Formation, sécurité et éthique, les trois chantiers prioritaires de l'IA pour la filière juridique
La 6e édition du Grenelle du Droit qui s’est tenue le 27 octobre 2025 a fait la part belle à l’IA. Zoom sur les enseignements de l’atelier 1 : De la réflexion à l’action : consolider les engagements IA dans la pratique juridique.
Atelier animé par Grégoire Hanquier, directeur produits & production, Lamy Liaisons, avec la participation de :
- Alexia Arno, notaire, présidente et fondatrice, Clésame ;
- Sarah Bayat, directrice de projet professions libérales et réglementées, Direction générale des entreprises ;
- Rémy Blain, avocat, Addleshaw Goddard ;
- Stéphanie Corbière, copilote, groupe scientifique IA, AFJE, directrice juridique, Aramis Group ;
- Christophe Roquilly, directeur, EDHEC Augmented Law Institute.
Un constat : l'impératif d'action
L’IA n’est plus une option, mais une réalité qui n'attend pas.
Face à la rapidité de la transformation, les professions du droit doivent s'engager sans délai.
La question fondamentale est de savoir comment passer concrètement de la promesse à la réalité de l'intégration de l'IA. Les débats ont confirmé que l'enjeu principal réside dans la capacité à trouver de nouveaux modèles économiques et à définir les usages pertinents de l’IA au sein de chaque profession du droit.
Toutes les tâches juridiques ne sont pas délégables à l’IA qui se contente d’assister. La prise de décision, qu’elle s’opère en amont ou en aval, doit rester dans les mains du professionnel du droit.
-> L’exemple du notariat qui intègre un référent IA dans les offices. Son rôle : tester, valider et diffuser l'usage des outils.
L'adoption de l'IA s'articule autour de deux piliers fondamentaux :
1. Repenser la formation, une nécessité : les discussions ont souligné la nécessité d’une modification profonde de la formation pour les futurs juristes. L'objectif est de préparer des professionnels capables d’utiliser l’IA tout en conservant une vraie utilité à l’embauche des juniors.
-> Une bonne pratique des avocats : certains cabinets ont mis en place des formations internes intensives pour développer le réflexe de l'esprit critique face à l'IA. Il est important d'apprendre aux juniors à ne pas faire confiance à l'outil sans vérification humaine et à savoir l'utiliser pour transformer leur méthodologie de travail et non uniquement leur productivité.
━━━━━━
● VOTRE CONSIGNE:
D'après l'article sur l'IA dans la filière juridique, quel est le rôle du référent IA intégré dans les offices notariaux ?

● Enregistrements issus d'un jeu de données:
━━━━━━
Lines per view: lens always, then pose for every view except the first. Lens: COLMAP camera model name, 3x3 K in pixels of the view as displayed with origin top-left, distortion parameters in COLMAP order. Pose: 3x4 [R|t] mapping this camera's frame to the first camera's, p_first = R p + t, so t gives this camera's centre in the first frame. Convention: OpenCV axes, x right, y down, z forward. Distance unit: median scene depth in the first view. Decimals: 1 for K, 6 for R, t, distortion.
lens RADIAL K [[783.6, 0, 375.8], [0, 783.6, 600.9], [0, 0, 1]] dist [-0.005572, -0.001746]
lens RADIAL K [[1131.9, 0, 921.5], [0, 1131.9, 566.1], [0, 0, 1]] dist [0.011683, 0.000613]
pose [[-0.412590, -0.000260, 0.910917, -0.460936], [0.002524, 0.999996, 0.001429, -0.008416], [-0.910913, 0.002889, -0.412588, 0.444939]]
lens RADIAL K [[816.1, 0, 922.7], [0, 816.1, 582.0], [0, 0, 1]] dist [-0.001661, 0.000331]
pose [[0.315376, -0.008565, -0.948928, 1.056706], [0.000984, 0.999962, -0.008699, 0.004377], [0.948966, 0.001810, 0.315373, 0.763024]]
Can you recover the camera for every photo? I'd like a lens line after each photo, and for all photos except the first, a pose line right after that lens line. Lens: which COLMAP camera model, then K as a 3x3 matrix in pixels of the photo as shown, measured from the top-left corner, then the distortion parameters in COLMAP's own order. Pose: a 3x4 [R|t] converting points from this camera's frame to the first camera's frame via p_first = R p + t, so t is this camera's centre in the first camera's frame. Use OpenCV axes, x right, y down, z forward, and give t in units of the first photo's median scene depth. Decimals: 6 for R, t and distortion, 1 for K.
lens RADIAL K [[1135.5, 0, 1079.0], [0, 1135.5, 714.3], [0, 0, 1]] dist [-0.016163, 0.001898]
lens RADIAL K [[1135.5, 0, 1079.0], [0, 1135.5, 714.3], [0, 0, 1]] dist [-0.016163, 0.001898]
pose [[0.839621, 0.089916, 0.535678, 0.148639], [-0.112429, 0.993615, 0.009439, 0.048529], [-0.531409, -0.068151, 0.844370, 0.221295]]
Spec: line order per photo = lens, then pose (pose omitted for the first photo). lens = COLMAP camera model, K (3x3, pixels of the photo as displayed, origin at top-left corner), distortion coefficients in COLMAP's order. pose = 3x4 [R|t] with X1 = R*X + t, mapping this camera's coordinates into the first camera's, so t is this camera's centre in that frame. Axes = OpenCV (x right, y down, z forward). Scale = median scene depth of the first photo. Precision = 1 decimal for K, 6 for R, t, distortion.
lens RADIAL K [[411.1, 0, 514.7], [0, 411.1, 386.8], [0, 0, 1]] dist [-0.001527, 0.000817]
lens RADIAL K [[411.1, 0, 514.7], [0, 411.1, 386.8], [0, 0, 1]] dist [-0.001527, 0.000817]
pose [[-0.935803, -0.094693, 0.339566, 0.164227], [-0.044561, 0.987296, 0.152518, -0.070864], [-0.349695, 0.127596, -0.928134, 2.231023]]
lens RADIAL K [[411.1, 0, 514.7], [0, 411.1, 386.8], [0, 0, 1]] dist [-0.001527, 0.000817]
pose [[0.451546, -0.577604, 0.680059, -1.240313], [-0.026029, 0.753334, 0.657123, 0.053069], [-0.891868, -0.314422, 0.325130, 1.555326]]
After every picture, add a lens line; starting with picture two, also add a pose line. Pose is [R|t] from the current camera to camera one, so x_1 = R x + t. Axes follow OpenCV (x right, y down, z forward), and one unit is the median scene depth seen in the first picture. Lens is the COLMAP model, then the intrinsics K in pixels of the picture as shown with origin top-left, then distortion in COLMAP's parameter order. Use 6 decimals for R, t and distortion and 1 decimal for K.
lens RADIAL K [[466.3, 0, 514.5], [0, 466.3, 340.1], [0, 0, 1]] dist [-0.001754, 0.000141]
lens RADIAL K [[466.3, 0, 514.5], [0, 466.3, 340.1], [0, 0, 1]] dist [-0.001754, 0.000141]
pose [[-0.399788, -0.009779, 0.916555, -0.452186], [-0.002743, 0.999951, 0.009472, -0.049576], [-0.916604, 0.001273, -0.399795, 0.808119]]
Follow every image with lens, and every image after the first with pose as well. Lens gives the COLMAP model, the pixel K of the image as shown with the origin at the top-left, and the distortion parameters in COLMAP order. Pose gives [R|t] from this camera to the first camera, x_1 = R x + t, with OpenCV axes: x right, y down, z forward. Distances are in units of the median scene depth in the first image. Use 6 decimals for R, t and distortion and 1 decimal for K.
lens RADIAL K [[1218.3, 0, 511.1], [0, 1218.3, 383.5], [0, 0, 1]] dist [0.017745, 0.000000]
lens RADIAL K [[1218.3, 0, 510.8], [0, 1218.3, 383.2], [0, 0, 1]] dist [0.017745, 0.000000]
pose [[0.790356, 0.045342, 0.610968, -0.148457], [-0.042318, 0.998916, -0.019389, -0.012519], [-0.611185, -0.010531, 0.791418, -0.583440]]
━━━━━━
● TÂCHE RÉALISÉE:
Tester, valider et diffuser l'usage des outils.